▶ [Records supplied]:
-=-=-

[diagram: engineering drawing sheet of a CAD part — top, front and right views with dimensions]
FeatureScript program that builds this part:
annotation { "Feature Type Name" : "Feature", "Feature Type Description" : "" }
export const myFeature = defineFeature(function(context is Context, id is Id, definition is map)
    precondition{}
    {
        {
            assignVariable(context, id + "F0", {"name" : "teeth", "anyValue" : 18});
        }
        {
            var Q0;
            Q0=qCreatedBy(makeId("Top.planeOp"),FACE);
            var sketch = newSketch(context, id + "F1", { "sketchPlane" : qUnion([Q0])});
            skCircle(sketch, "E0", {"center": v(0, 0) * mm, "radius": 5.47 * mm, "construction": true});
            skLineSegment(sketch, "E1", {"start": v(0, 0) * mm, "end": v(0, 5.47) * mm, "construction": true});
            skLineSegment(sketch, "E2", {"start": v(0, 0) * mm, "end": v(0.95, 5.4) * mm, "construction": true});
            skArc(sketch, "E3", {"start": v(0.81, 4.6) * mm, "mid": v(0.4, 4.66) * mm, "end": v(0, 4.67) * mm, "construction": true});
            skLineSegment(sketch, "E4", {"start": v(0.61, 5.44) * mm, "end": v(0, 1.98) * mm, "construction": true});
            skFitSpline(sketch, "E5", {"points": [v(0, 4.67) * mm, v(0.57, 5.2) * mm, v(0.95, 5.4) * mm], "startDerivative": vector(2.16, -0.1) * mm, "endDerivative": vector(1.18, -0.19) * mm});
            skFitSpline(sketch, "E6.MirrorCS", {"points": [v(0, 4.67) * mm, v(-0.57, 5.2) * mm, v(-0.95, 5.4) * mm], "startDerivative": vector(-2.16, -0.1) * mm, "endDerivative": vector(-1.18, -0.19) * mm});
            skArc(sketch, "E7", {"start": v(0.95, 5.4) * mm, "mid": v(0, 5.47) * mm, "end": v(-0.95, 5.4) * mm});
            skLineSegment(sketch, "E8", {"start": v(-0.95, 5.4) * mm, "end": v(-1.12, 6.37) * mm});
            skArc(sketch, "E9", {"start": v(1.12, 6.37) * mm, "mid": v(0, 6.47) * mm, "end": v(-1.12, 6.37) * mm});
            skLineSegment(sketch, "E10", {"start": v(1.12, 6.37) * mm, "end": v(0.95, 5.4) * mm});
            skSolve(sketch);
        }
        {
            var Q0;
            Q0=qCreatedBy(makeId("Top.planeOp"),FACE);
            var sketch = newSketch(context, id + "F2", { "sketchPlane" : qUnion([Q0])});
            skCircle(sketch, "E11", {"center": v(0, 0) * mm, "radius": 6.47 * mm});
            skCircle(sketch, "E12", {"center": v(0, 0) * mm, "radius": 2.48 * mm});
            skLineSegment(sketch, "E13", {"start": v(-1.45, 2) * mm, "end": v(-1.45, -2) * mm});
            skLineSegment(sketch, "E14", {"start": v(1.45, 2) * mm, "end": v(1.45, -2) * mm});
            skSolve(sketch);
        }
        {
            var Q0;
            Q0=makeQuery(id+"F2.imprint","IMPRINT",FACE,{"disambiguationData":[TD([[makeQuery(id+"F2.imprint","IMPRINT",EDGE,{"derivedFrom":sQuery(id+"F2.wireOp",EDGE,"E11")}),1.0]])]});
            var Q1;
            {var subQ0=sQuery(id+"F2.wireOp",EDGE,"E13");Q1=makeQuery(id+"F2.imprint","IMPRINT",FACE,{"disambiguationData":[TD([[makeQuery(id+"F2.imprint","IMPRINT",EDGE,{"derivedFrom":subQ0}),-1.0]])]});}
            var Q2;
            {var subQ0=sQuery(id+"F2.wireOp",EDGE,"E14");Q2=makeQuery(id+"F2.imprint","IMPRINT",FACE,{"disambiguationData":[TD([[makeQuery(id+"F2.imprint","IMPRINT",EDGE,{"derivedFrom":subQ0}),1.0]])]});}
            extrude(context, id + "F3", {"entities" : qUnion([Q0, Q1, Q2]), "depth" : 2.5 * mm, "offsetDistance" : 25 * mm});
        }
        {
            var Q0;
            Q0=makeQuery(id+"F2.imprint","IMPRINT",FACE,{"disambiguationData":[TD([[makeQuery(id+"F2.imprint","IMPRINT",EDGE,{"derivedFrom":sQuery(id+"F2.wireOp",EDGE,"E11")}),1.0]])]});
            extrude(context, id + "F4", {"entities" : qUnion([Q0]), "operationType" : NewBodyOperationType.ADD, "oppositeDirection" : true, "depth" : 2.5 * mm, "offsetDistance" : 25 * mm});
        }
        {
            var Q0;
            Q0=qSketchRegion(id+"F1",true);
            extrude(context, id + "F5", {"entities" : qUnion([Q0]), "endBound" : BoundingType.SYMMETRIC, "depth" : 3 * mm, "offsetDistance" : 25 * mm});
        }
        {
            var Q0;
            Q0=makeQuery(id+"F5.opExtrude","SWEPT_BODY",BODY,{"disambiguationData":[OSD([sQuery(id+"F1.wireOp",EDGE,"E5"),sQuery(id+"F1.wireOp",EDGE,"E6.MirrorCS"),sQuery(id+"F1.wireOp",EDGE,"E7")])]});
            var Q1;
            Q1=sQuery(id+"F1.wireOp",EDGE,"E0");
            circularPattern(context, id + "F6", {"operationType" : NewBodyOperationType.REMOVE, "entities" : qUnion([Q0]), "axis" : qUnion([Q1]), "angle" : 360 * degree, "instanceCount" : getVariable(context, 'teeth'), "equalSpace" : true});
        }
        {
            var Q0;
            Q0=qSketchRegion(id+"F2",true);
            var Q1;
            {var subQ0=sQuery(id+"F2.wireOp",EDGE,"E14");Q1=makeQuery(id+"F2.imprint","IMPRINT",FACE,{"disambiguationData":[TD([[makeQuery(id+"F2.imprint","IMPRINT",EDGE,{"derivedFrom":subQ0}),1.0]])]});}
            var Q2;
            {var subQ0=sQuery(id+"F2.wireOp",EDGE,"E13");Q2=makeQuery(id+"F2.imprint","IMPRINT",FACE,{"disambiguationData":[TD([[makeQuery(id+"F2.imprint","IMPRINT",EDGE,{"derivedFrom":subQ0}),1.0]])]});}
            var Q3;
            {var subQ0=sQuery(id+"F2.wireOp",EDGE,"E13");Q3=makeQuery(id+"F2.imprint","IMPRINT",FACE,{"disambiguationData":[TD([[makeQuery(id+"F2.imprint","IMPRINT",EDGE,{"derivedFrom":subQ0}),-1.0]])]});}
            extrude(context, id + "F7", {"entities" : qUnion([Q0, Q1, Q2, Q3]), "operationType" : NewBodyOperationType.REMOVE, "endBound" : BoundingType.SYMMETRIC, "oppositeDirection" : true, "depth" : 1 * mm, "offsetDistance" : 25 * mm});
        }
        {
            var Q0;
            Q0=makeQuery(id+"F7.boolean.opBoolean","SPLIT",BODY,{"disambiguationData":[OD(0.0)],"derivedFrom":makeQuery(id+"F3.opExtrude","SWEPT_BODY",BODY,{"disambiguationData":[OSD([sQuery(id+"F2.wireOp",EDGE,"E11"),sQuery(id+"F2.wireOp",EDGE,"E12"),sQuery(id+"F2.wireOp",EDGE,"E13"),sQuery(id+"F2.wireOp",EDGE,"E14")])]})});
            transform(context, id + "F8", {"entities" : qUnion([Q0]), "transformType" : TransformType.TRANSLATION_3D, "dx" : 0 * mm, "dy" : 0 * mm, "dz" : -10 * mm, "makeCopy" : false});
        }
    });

-=-=-

▶ [The problem]: Please count the lines in the rows above that contain the string "vector", with case counting. Reply with the number alone.

▶ [Solution]: 2